- Task details: Each record below should be given again exactly as it reads.

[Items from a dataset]
=== Begin Enclosure ===
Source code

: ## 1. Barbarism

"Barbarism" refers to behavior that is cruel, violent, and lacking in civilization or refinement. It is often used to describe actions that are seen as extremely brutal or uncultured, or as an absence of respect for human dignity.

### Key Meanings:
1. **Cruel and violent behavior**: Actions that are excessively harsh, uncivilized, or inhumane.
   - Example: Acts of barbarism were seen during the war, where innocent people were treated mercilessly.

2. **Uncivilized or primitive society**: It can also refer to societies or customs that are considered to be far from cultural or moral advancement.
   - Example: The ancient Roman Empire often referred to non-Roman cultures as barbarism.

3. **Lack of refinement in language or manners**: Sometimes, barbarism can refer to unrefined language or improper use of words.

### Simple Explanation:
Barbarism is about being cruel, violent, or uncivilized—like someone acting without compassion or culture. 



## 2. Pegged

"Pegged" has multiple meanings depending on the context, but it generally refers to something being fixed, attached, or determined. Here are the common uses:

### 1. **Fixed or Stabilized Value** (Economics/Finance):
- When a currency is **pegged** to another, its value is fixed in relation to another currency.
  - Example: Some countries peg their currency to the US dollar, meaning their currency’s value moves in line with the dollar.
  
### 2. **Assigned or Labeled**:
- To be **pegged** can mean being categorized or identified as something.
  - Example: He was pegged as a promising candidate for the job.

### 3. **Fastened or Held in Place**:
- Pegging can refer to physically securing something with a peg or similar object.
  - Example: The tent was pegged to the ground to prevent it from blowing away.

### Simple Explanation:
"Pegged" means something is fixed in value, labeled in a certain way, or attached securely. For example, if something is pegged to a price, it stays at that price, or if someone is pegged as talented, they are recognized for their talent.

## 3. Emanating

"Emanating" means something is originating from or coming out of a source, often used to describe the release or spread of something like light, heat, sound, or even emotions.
=== End Enclosure ===
- Problem solution:
Source code

: ## 1. Barbarism

"Barbarism" refers to behavior that is cruel, violent, and lacking in civilization or refinement. It is often used to describe actions that are seen as extremely brutal or uncultured, or as an absence of respect for human dignity.

### Key Meanings:
1. **Cruel and violent behavior**: Actions that are excessively harsh, uncivilized, or inhumane.
   - Example: Acts of barbarism were seen during the war, where innocent people were treated mercilessly.

2. **Uncivilized or primitive society**: It can also refer to societies or customs that are considered to be far from cultural or moral advancement.
   - Example: The ancient Roman Empire often referred to non-Roman cultures as barbarism.

3. **Lack of refinement in language or manners**: Sometimes, barbarism can refer to unrefined language or improper use of words.

### Simple Explanation:
Barbarism is about being cruel, violent, or uncivilized—like someone acting without compassion or culture. 



## 2. Pegged

"Pegged" has multiple meanings depending on the context, but it generally refers to something being fixed, attached, or determined. Here are the common uses:

### 1. **Fixed or Stabilized Value** (Economics/Finance):
- When a currency is **pegged** to another, its value is fixed in relation to another currency.
  - Example: Some countries peg their currency to the US dollar, meaning their currency’s value moves in line with the dollar.
  
### 2. **Assigned or Labeled**:
- To be **pegged** can mean being categorized or identified as something.
  - Example: He was pegged as a promising candidate for the job.

### 3. **Fastened or Held in Place**:
- Pegging can refer to physically securing something with a peg or similar object.
  - Example: The tent was pegged to the ground to prevent it from blowing away.

### Simple Explanation:
"Pegged" means something is fixed in value, labeled in a certain way, or attached securely. For example, if something is pegged to a price, it stays at that price, or if someone is pegged as talented, they are recognized for their talent.

## 3. Emanating

"Emanating" means something is originating from or coming out of a source, often used to describe the release or spread of something like light, heat, sound, or even emotions.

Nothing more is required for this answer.